Plus tard dans la journée de jeudi, alors qu’ils tentaient de regagner des abris de fortune, plusieurs Palestiniens ont déclaré que l’armée israélienne avait détruit au bulldozer et profané des tombes au cimetière de Nasmawi.
Un habitant a déclaré à MEE que les corps d’au moins sept Palestiniens "avaient été volés par l’armée israélienne."
"Nous avons trouvé des traces de gants en caoutchouc que les soldats israéliens ont utilisés lors d’autres raids sur des cimetières à Gaza " a déclaré le résident.

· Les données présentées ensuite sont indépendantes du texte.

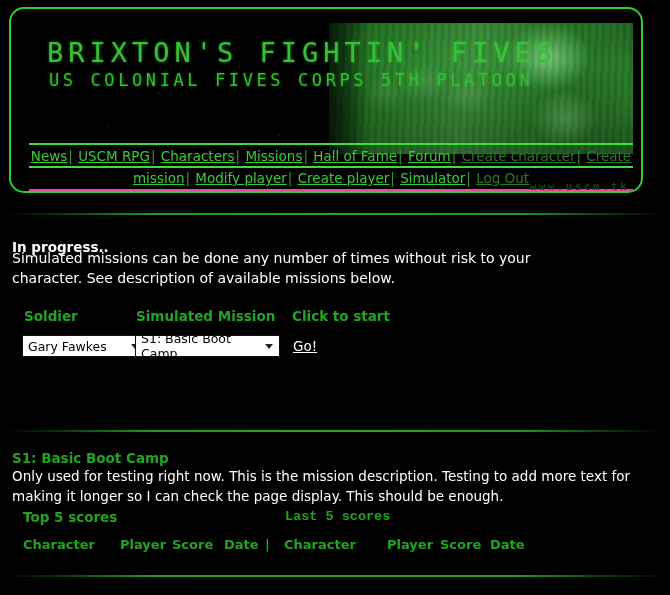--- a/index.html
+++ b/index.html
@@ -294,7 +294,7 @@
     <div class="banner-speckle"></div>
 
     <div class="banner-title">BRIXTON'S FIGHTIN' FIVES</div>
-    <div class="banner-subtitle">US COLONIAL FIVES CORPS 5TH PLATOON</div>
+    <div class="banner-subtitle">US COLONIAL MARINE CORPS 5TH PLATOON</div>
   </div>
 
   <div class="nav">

Depuis plusieurs jours, des informations faisant état de vols par l’armée israélienne de cadavres dans des tombes circulent sur les réseaux sociaux, les Palestiniens de Gaza et de Cisjordanie exprimant leur indignation face à cette pratique.
En réponse à des questions, l’armée israélienne a confirmé avoir déterré des tombes palestiniennes et a déclaré que le sauvetage de captifs israéliens et la recherche et la restitution de leurs corps étaient l’une de ses principales missions dans la bande de Gaza.
Israël a déclaré que plus de 250 personnes ont été faites prisonnières lors de l’attaque du 7 octobre et pense que 136 d’entre elles se trouvent toujours à Gaza - 105 vivantes et 27 mortes.
Jusqu’à présent, rien n’indique que les corps exhumés du cimetière de Khan Younis soient israéliens.
Selon le droit international, une attaque intentionnelle contre un cimetière pourrait constituer un crime de guerre, sauf dans des circonstances très limitées liées au fait que ce site est devenu un objectif militaire.